Breadth: Some of the basics of parsing theory.
- Compression Wednesdays 6pm
- Implement text compression/decompression using Huffman encoding.
Implement a simple image compressor, using run-length encoding
for a binary image. Breadth: Compression and its relation to encryption.
- Output to a window Thursdays 4pm
- Build a system that anyone can use so that output of their program can
be sent to a window as it occurs. Breadth: Program tracing systems.
- Telphone system Thursdays 4:15pm
- Simulate a dialable wired phone system with a single central switch.
Use threads. Breadth: History of the transition to automated dial
systems.
- Simulate auto traffic Thursdays 4:30pm
- Simulate traffic flow at an intersection with a stoplight. "Generate"
cars at a distance, headed toward the intersection. Use threads. Breadth: Simulation
use in road design and/or the Simula language.
- Mapquest - route planner Thursdays 4:45pm
- Make a simple database about locations and routes. Then write
a system that finds the shortest or fastest route, obeying one-way
street restrictions. Breadth: Route planning algorithms and search.
- Machine learning Thursdays 5pm
- Given a list of movies or albums or restaurants, each with properties
and a rating, find a decision tree that predicts the rating of a new,
unrated entry. Breadth: Uses of decision trees in medicine.
- Clustering for data mining Thursdays 5:15pm
- Given a list, similar to the one used in machine learning, but
without a rating, group the items into similar classes.
Use hierarchical, bottom-up clustering.
Breadth: Current techniques for data mining.

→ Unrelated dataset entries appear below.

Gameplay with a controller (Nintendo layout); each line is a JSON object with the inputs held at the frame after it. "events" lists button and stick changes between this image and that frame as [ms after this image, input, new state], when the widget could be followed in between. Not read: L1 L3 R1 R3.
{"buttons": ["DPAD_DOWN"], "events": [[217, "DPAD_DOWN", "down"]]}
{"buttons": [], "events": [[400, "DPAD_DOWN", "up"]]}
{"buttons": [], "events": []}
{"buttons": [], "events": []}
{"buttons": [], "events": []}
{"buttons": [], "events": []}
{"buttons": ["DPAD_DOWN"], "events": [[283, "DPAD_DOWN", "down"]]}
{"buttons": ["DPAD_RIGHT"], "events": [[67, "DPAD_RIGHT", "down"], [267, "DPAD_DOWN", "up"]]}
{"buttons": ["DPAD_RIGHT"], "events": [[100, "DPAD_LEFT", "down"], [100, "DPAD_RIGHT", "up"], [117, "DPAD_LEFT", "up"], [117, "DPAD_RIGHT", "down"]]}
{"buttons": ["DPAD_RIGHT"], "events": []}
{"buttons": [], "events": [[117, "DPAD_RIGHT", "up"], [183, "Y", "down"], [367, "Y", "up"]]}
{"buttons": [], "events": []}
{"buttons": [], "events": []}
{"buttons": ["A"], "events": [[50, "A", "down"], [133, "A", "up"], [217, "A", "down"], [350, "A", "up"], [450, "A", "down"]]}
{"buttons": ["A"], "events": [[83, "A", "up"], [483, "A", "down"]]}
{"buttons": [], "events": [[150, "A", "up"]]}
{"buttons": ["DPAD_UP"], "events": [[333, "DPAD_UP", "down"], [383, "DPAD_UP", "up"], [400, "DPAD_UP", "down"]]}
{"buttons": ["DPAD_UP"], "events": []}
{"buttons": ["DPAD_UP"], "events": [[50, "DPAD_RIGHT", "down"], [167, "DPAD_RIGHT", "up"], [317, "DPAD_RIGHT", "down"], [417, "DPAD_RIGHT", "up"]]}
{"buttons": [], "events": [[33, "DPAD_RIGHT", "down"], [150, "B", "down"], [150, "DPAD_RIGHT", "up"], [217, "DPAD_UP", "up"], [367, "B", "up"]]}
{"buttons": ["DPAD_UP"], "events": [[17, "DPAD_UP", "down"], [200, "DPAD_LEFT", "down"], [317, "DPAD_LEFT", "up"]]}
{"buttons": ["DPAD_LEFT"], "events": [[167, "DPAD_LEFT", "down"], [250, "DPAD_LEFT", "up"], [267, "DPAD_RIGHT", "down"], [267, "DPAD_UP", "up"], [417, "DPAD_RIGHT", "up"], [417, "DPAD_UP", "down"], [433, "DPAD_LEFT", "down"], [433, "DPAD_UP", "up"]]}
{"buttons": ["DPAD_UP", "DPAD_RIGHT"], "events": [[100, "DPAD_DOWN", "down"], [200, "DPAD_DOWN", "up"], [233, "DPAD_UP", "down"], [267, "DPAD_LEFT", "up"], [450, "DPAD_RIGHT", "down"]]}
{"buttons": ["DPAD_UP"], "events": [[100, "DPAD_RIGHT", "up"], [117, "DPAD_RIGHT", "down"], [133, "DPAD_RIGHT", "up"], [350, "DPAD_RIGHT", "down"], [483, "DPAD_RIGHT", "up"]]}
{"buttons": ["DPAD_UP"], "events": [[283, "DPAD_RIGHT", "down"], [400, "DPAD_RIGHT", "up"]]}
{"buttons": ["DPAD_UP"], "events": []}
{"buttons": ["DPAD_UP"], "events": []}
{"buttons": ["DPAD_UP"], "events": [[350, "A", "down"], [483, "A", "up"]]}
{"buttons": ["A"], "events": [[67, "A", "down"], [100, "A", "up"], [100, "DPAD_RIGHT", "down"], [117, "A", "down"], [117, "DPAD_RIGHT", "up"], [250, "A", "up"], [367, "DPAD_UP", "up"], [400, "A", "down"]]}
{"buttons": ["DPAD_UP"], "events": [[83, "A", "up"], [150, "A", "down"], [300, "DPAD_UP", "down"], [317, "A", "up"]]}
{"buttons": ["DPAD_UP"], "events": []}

- Solving word problems Thursdays 5:30pm
- A system to do a few classes of word problems such as:
"Jane has three eggs and Ming has four. Jane gives two to
Ming. How many does each have then?" Breadth: History of
automation of word problems (AI).
- Matlab Thursdays 5:45pm
- Pick a couple of commonly used facilities in Matlab and build
a system that does them, to some approximation.
Breadth: Visit Mathworks in Natick to find out about the history
of Matlab and write it up.
- Plotter of data graphs Thursdays 6pm
- Build a plotter of data graphs that can come up with value
points for the two axes and a set of points or lines or curves
showing the data. Breadth: Early electromechanical plotters
of temperature, pressure, earthquakes, etc.
- Program that can be run backwards Thursdays 6:15pm
- Build tools that a programmer can use that will capture
the sequence of variable changes and function calls when code runs
so that a user can "back up" through the program. Keep track of
the points at which the operations are being reported. Great for
understanding bugs. Extra: Scroll the source to show the
point at which each change occurs.
Breadth: Other work on this topic, e.g., ZStep.